Con la pandemia, ci siamo trovati, infatti, di fronte ad un’improvvisa “irruzione della morte”. Un’irruzione così clamorosa che ci ha colti impreparati e che ci ha “scombinato le carte”. Pensavamo probabilmente di essere al sicuro, in una società ipertecnologica e apparentemente super-protetta, e questo ci ha consentito di prendere, con l’andar del tempo, le distanze dal concetto di fragilità umana. Abbiamo cioè rimosso l’idea stessa che la morte ci appartenga.

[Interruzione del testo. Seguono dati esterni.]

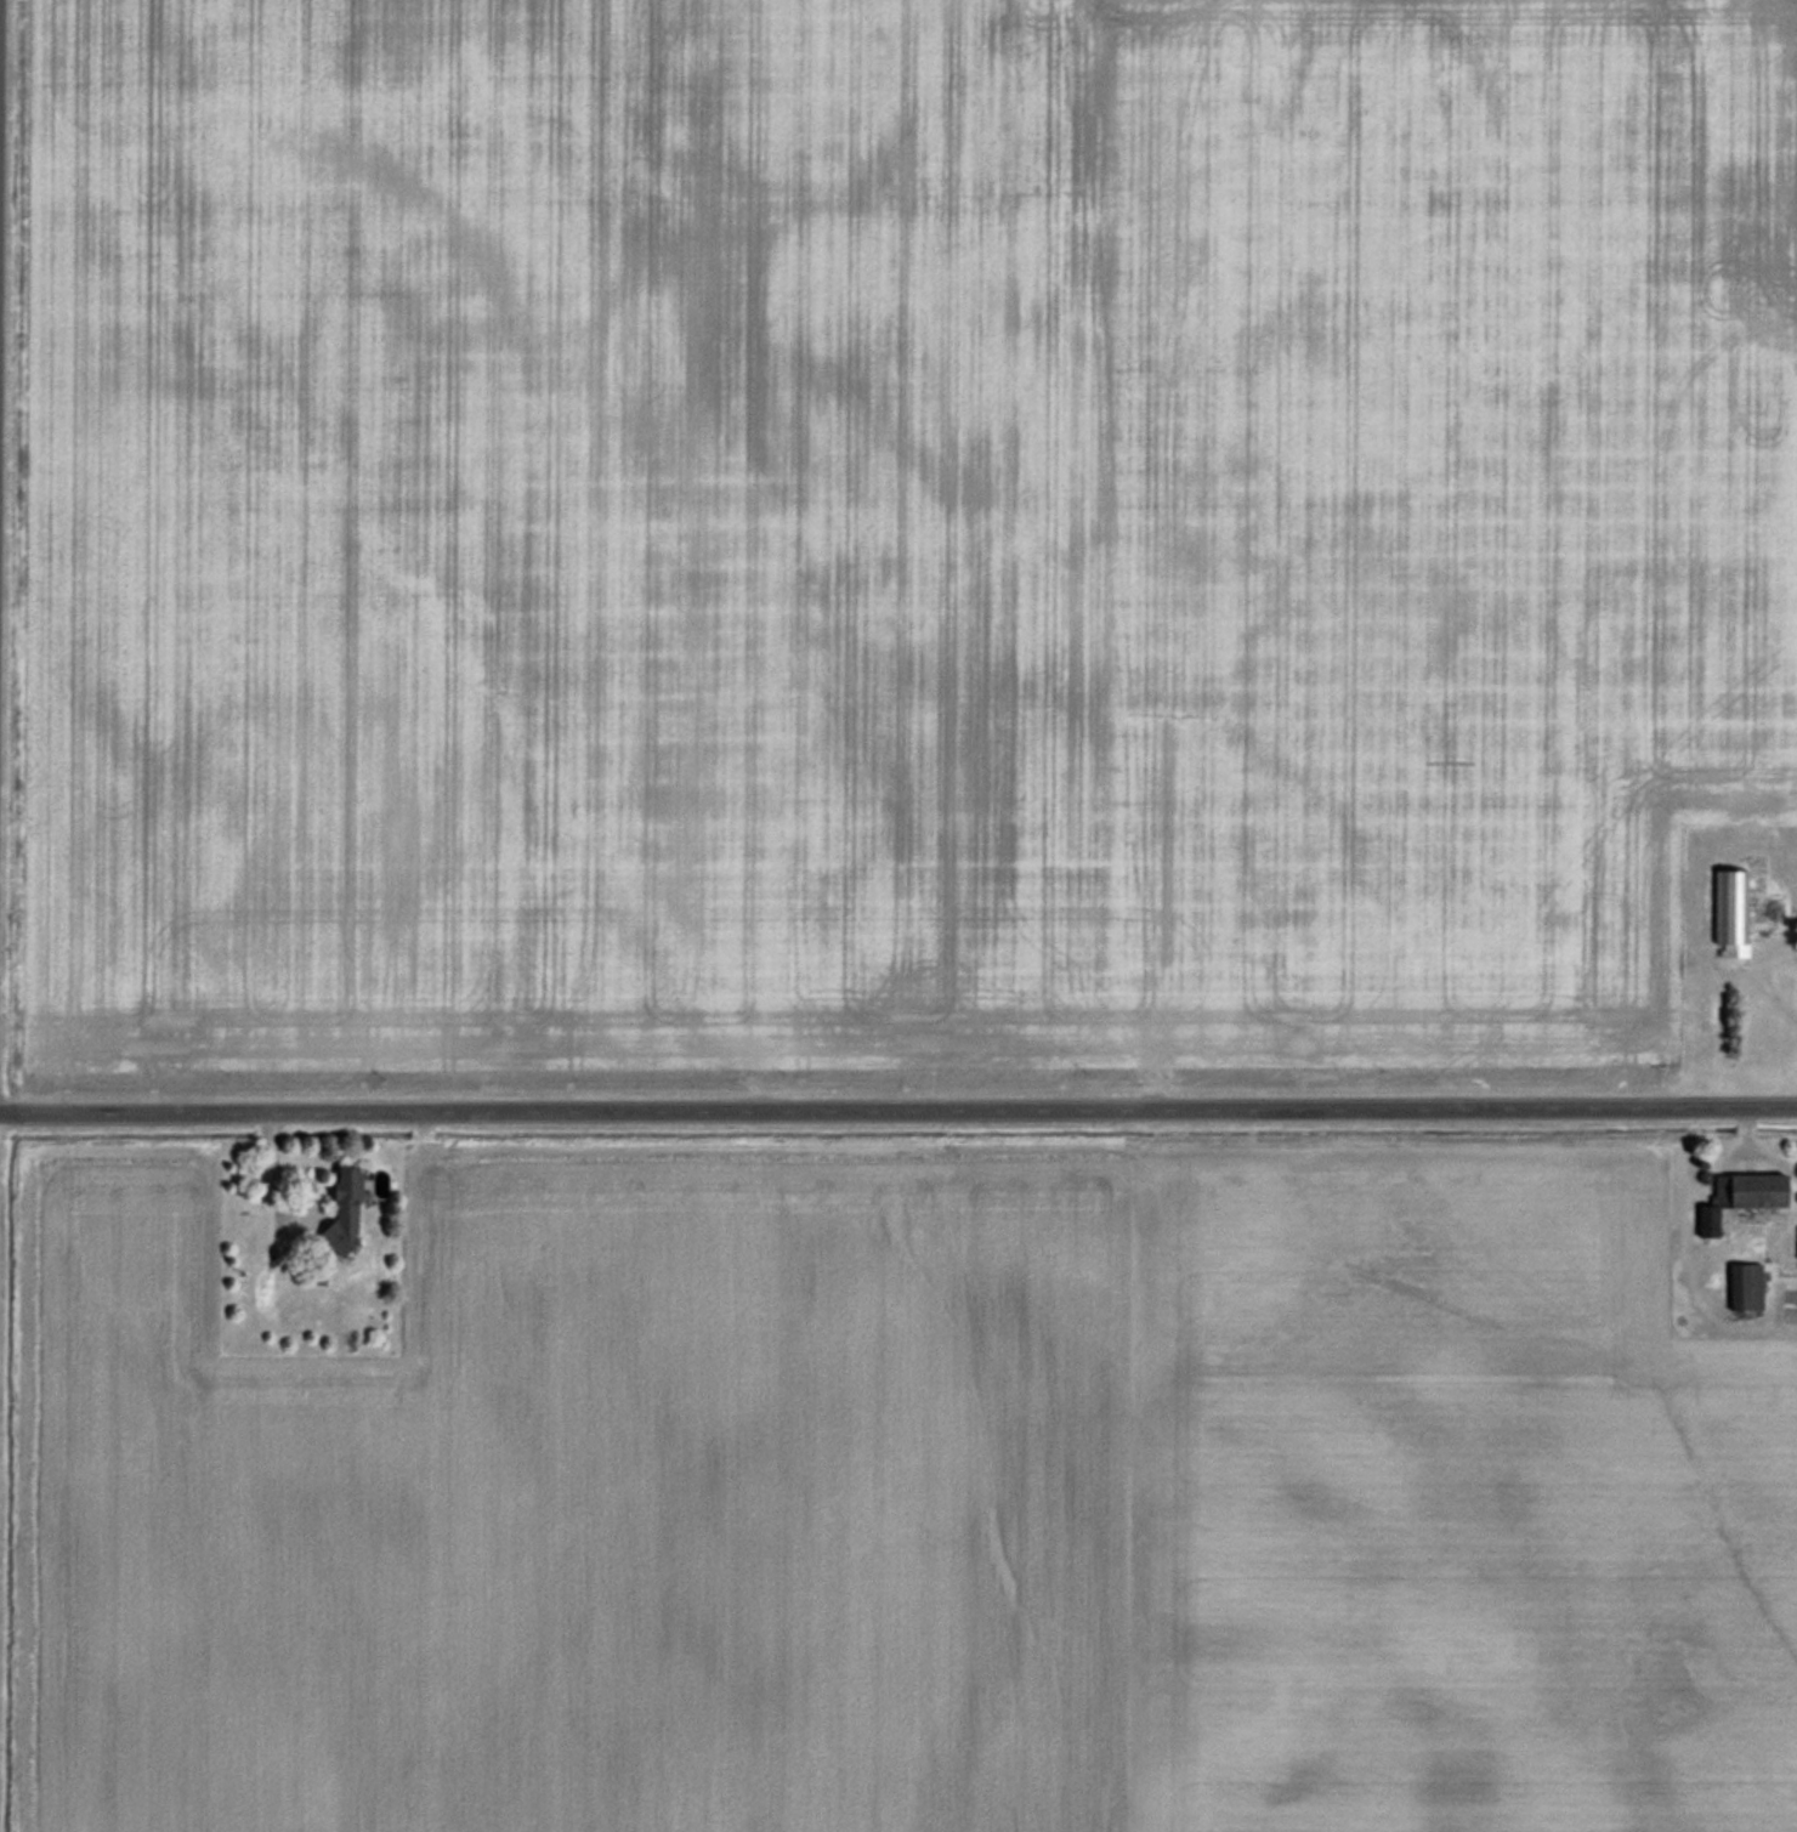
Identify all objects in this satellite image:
building: (1728, 911)
road: (1755, 972)
road: (898, 1113)
building: (1738, 1196)
building: (340, 1209)
building: (1796, 1241)
building: (1742, 1286)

Dover fare improvvisamente i conti con queste realtà rimosse ha creato un’immediata reazione di panico irrazionale che ha condotto ad una sorta di pensiero manicheista. O,  per citare ancora la Tamaro, di “semplificazione del pensiero”. Anche la narrazione ufficiale, in effetti, ha accuratamente evitato ogni dibattito, ogni dubbio e ogni riflessione che fosse anche solo un minimo più articolata. Da un certo punto in avanti si è cominciato a ragionare per obblighi. Punto. Se provassimo a ripercorrere – come ha fatto lei – tutte le vicende (le chiusure, le limitazioni, i vaccini, le spaccature famigliari), cominceremmo a vederne invece, sempre più chiaramente, tutte le incongruenze e i paradossi.